Gespeicherte Datensätze
++++
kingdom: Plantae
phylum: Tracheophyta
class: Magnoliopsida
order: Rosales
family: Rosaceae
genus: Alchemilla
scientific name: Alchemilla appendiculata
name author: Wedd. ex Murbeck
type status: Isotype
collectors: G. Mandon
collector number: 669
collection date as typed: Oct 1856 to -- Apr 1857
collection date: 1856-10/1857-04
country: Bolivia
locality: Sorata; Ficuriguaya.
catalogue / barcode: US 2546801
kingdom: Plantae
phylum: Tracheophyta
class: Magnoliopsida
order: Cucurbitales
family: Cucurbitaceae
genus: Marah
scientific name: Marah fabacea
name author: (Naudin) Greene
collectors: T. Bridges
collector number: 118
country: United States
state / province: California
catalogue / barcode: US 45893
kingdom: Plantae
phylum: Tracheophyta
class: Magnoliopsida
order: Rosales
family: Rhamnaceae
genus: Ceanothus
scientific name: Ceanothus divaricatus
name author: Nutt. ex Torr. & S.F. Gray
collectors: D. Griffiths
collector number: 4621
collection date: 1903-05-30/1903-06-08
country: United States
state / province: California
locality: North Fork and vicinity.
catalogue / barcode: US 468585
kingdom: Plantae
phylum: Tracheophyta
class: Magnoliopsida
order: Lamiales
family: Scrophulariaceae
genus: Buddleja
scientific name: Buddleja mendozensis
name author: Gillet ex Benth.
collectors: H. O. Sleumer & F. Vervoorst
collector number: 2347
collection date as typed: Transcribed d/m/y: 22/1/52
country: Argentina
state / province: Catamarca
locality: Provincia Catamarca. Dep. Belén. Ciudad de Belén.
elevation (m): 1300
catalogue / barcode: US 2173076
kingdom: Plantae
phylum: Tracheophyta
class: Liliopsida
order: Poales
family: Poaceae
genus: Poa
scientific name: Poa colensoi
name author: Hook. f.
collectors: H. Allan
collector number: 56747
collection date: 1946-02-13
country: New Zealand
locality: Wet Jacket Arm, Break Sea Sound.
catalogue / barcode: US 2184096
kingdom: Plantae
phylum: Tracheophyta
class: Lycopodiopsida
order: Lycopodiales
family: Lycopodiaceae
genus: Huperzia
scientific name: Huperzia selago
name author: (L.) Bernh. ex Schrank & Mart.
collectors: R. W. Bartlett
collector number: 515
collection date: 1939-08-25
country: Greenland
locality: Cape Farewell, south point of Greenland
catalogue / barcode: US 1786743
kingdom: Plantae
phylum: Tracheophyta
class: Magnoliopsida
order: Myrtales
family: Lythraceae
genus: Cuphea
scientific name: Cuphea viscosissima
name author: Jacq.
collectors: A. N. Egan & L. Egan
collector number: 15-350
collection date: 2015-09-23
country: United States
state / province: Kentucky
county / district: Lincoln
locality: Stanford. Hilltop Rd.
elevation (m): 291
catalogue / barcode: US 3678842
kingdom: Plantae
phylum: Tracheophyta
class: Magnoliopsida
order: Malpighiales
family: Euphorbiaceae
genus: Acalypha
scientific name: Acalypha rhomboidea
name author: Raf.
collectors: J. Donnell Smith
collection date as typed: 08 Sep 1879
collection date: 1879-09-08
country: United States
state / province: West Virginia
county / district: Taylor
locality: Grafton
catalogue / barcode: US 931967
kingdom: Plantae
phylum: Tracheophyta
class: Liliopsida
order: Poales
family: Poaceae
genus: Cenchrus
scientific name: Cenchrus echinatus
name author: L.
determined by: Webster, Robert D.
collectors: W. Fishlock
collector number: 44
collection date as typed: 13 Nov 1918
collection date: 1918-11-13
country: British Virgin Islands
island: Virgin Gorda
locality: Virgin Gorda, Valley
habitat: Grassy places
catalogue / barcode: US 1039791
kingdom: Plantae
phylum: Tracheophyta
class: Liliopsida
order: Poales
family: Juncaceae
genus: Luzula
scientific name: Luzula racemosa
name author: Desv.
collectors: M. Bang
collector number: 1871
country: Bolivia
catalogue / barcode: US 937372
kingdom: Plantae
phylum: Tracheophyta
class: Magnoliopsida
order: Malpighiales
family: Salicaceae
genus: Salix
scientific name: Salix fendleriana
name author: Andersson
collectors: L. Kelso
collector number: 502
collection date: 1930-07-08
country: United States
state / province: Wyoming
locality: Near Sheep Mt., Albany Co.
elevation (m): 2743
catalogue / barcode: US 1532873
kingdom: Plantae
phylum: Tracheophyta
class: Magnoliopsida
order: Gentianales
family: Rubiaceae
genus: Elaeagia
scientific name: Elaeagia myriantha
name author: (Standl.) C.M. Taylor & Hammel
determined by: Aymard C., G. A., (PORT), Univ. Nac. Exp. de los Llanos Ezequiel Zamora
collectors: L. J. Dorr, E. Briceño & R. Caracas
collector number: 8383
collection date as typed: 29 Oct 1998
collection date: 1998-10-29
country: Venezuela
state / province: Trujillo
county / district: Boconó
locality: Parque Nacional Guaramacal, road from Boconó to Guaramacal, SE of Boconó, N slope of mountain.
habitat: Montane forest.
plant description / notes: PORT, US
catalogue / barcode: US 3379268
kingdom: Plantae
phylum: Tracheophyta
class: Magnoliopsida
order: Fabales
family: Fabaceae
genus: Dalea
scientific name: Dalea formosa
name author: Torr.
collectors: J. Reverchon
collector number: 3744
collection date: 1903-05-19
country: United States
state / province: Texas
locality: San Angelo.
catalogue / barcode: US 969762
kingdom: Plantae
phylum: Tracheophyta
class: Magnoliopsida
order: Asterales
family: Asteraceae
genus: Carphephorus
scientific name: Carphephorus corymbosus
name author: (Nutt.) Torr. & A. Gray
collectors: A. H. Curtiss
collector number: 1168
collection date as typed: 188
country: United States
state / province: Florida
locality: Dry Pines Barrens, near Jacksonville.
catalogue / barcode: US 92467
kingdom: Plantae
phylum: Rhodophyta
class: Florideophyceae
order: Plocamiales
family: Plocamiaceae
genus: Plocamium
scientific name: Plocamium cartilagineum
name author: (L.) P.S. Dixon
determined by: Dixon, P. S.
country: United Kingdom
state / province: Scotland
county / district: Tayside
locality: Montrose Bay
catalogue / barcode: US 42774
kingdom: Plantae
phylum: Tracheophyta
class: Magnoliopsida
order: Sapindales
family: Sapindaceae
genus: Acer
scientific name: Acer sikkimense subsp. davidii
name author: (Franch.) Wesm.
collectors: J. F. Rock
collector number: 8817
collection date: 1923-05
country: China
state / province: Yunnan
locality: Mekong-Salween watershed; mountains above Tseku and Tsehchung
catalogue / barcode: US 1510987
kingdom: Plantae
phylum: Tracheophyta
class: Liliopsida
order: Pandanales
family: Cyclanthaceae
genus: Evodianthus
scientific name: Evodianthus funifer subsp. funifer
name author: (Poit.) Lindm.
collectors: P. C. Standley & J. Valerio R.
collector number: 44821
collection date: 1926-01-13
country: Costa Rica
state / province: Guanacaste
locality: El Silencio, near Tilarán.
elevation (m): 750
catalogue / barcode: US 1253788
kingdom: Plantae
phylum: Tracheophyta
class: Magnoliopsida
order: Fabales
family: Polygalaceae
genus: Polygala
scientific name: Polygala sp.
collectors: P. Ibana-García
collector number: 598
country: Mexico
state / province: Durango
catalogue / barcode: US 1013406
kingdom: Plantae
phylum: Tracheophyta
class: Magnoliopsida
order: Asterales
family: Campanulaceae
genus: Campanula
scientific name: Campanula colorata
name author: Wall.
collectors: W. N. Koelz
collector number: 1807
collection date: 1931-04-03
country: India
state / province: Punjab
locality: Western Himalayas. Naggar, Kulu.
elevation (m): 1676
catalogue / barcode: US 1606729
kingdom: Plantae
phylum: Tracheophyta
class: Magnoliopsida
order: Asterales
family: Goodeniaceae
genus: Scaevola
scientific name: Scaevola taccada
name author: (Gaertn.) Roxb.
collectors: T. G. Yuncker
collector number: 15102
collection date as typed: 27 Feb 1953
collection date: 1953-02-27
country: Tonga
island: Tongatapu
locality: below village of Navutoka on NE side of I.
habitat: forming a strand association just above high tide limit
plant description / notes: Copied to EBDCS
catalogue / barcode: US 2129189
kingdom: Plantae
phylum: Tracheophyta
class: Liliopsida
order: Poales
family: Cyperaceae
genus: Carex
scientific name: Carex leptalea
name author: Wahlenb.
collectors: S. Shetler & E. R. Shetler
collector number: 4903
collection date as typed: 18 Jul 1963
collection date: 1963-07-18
++++
**Aufgabenstellung**
Gib bitte die Zeilen der Auflistung oben wortgetreu aus, beginnend mit der Zeile, die „collectors: R. W. Bartlett“ enthält, bis einschließlich der Zeile, die „county / district: Lincoln“ enthält.

**Endgültige Antwort**
collectors: R. W. Bartlett
collector number: 515
collection date: 1939-08-25
country: Greenland
locality: Cape Farewell, south point of Greenland
catalogue / barcode: US 1786743
kingdom: Plantae
phylum: Tracheophyta
class: Magnoliopsida
order: Myrtales
family: Lythraceae
genus: Cuphea
scientific name: Cuphea viscosissima
name author: Jacq.
collectors: A. N. Egan & L. Egan
collector number: 15-350
collection date: 2015-09-23
country: United States
state / province: Kentucky
county / district: Lincoln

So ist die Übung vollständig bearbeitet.